Information given section start

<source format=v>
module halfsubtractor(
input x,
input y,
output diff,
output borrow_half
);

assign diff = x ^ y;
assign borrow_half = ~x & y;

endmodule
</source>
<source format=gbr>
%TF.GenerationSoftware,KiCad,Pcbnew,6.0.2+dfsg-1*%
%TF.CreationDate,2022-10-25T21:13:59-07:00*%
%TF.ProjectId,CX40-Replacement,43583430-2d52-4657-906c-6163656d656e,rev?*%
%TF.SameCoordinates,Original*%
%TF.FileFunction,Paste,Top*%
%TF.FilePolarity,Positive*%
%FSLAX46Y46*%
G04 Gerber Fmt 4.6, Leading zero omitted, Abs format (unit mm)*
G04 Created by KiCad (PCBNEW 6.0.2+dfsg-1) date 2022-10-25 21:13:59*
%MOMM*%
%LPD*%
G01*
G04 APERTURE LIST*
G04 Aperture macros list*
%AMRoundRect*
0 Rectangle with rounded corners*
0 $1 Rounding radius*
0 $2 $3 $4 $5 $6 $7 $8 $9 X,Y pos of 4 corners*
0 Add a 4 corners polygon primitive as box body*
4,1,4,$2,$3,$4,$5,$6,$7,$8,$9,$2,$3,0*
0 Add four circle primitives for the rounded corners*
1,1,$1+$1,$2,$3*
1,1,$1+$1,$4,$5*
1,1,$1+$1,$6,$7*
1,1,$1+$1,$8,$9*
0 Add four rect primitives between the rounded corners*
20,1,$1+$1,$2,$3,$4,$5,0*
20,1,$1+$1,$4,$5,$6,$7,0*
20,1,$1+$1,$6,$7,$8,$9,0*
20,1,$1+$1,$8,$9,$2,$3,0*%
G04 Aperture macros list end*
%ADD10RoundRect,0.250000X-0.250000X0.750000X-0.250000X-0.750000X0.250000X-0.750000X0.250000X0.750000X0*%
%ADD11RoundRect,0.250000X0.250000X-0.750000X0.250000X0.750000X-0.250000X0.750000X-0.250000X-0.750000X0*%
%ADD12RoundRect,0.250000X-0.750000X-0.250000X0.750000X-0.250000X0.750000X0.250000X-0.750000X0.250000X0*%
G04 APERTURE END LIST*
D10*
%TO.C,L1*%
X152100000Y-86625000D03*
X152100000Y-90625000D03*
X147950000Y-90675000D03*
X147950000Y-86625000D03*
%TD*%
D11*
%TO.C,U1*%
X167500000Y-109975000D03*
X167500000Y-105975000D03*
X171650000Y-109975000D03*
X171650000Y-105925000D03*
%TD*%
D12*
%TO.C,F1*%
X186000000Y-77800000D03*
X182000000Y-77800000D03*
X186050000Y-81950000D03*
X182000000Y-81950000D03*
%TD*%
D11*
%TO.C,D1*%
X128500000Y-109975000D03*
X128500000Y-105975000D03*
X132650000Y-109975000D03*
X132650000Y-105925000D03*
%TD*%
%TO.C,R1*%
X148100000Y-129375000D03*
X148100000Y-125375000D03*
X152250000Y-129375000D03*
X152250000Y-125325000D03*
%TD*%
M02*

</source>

Information given section end
Information given section start

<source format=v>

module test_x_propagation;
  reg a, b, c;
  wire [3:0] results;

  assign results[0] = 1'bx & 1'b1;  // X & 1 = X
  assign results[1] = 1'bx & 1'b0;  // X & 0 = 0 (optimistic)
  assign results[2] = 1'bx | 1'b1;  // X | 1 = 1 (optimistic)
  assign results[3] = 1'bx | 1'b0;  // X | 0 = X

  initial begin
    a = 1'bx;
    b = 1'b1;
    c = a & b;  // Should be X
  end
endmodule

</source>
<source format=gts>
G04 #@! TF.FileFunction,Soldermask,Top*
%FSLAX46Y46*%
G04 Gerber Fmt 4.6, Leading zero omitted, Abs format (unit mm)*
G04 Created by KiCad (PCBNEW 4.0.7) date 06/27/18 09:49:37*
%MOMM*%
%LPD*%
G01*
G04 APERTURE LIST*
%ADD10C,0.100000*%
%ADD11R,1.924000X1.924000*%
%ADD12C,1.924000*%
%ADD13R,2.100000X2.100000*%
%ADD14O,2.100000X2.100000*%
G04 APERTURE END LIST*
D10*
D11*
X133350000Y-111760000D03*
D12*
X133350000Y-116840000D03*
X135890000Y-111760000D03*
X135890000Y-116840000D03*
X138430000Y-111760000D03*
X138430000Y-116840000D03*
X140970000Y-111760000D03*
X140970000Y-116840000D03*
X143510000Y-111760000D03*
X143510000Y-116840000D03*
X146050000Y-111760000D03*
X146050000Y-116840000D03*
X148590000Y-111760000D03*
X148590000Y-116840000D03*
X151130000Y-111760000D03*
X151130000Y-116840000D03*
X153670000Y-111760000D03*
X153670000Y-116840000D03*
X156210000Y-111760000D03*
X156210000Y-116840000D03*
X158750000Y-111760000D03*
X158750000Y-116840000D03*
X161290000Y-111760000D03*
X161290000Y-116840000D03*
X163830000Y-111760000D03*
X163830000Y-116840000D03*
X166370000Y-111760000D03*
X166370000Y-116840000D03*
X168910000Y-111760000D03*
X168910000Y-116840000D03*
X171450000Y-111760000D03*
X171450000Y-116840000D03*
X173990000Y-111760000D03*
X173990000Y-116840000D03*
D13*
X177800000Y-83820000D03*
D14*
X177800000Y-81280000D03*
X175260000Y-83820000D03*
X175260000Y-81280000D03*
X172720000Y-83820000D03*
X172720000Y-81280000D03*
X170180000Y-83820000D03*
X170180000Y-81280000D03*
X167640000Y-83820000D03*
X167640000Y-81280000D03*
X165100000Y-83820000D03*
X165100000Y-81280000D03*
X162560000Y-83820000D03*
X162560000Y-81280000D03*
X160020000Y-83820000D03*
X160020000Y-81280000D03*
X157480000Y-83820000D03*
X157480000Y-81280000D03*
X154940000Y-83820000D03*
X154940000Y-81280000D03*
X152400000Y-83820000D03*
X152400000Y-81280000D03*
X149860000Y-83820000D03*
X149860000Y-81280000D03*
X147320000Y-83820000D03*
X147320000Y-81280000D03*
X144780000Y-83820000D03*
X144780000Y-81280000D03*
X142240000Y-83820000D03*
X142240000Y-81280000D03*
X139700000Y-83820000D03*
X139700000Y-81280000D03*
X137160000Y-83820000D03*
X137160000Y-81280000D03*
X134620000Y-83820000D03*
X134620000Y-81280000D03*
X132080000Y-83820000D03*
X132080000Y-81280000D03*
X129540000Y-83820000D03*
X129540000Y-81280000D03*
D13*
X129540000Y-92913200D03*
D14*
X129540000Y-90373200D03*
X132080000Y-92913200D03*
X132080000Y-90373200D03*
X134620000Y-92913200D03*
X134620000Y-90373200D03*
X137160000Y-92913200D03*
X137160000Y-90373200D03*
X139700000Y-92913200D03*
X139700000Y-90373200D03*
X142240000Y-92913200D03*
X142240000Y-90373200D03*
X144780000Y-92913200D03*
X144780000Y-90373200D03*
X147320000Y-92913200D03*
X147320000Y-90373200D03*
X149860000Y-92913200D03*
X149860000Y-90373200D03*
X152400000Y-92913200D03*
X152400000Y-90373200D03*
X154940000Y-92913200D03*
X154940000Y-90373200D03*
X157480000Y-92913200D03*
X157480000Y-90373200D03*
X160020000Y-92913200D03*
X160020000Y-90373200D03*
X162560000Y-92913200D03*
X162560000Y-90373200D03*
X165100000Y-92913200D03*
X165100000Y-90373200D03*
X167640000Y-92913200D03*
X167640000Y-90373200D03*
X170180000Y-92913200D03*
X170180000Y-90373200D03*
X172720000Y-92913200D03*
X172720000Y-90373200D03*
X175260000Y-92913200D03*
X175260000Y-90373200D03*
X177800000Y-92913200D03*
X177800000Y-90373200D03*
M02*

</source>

Information given section end

The expected answer is each line of the records above that includes the string "primitives".

__Reply__:
0 Add four circle primitives for the rounded corners*
0 Add four rect primitives between the rounded corners*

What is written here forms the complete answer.